The seeding round was led by Big Idea Ventures, with participation by Cargill Ventures, Eatable Adventures, and Tech Transfer UPV.

Cocuus, which was founded in 2007, said it has developed a toolbox of different 3D printing technologies under its Mimethica platform to enable the printing of different types of foods.

The technology includes Softmimic, a technology targeted at hospitals and eldercare facilities that transforms purees into dishes that look like real food just like vegetable or meat puree shaped into a “steak”.

The LEVELUP, an inkjet printing technology that prints images on drinks like coffee or beer (like Ripples), and LASERGLOW, a laser printer platform that engraves imagery onto food.

But the company’s bioprinting and scaffold-printing technologies, are specifically, the driving interest of investors.

The bioprinting and scaffold-printing technologies, according to the company, will produce new plant-based and cell-based manufacturing processes for businesses working in this space.

The first is Cocuus’ ‘softmimic technology’, which will be a purée tech for older people in nursing homes and hospitals.

Essentially, the technology transforms purées into dishes that resemble real food such as whole meat cuts, that are easier to swallow.

 The company plans to kickstart commercialization later this year considering it had already developed its first softmimic prototype and patented the technology in 2019.

Unlike some early 3D food printing systems targeted at creating meat analogs, Cocuus claims it will make use of robotics for the high-volume production of plant-based meats.
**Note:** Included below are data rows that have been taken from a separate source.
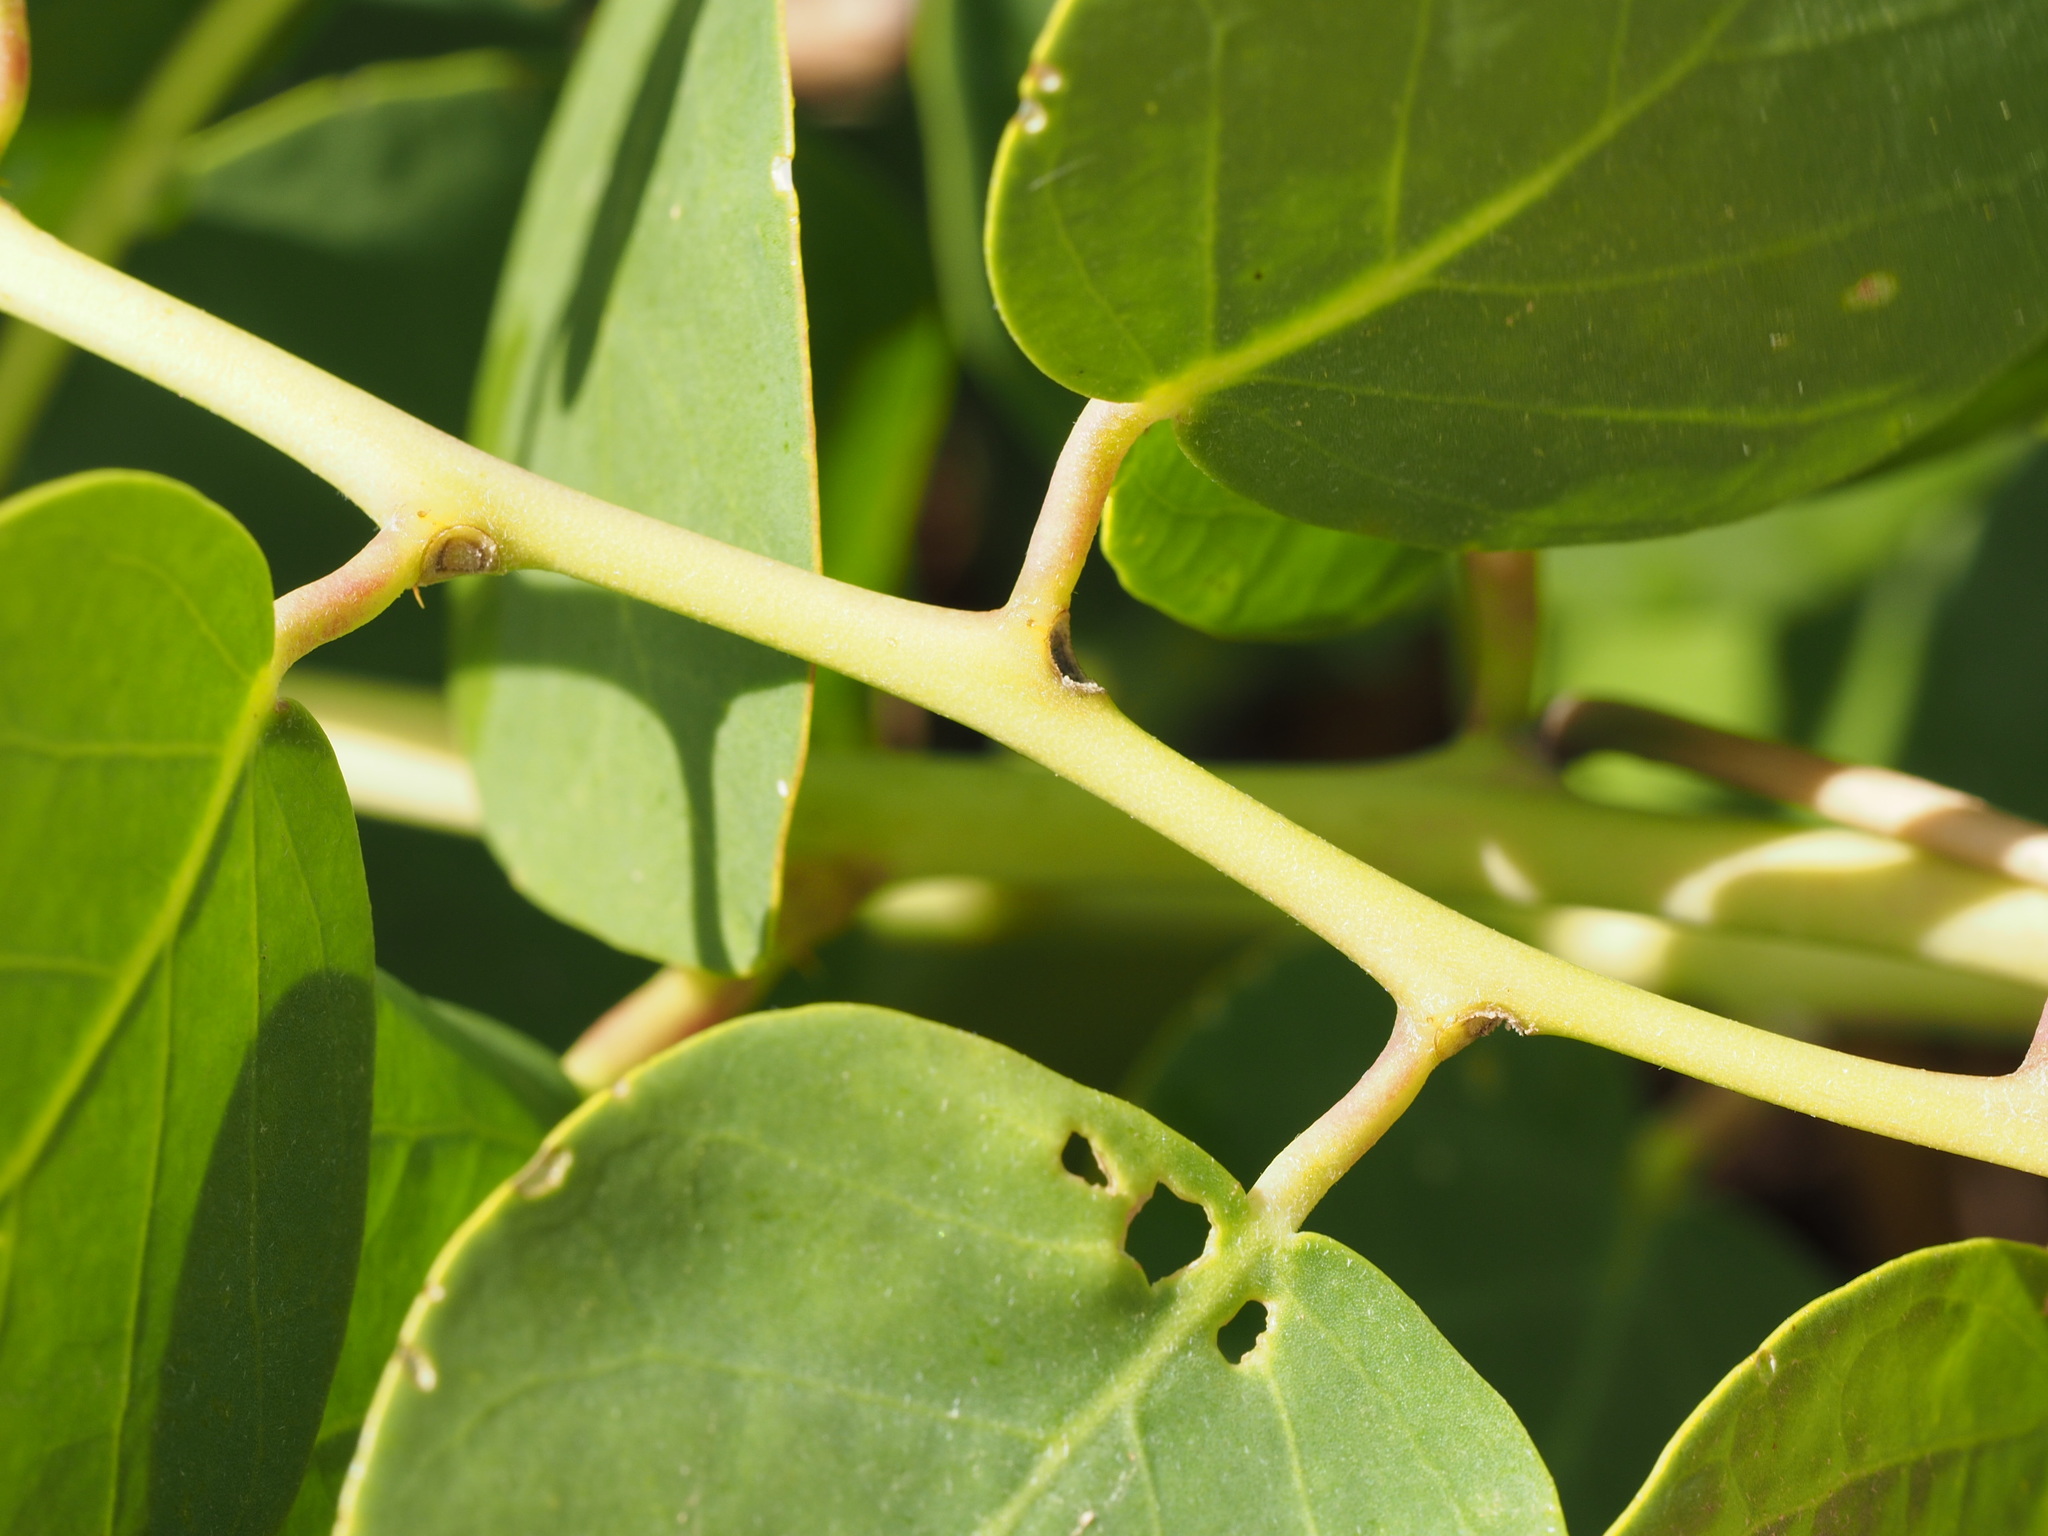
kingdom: Plantae
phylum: Tracheophyta
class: Magnoliopsida
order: Brassicales
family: Capparaceae
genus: Capparis
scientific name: Capparis spinosa
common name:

Additionally, the company said it utilizes mathematical modeling of meat products to develop analogs and combines automation with 3D printing technology to drive high-production output.

It further highlighted that it has developed the prototypes of 3D printed ribeye and salmon, and based on early indicators, aims to produce 10kg of product per minute.

It has set to start the pilot tests this year but not in a given time frame as well as their commercialization.

The start-up is also using 3D printing technology to create scaffolding for the cell-based meat and fish sector with bio-inks.

Developing a prototype for its scaffolding technology, filing a patent, undergoing laboratory tests, and commercializing the products are all on the cards for 2022.

With the combination of existing revenue-generating businesses and long-term developmental technologies targeted at high-growth markets, the start-up predicts sales will reach €7.4million(US$7.92million) by 2025, with an EBIDTA of €4.4million(US$4.71million).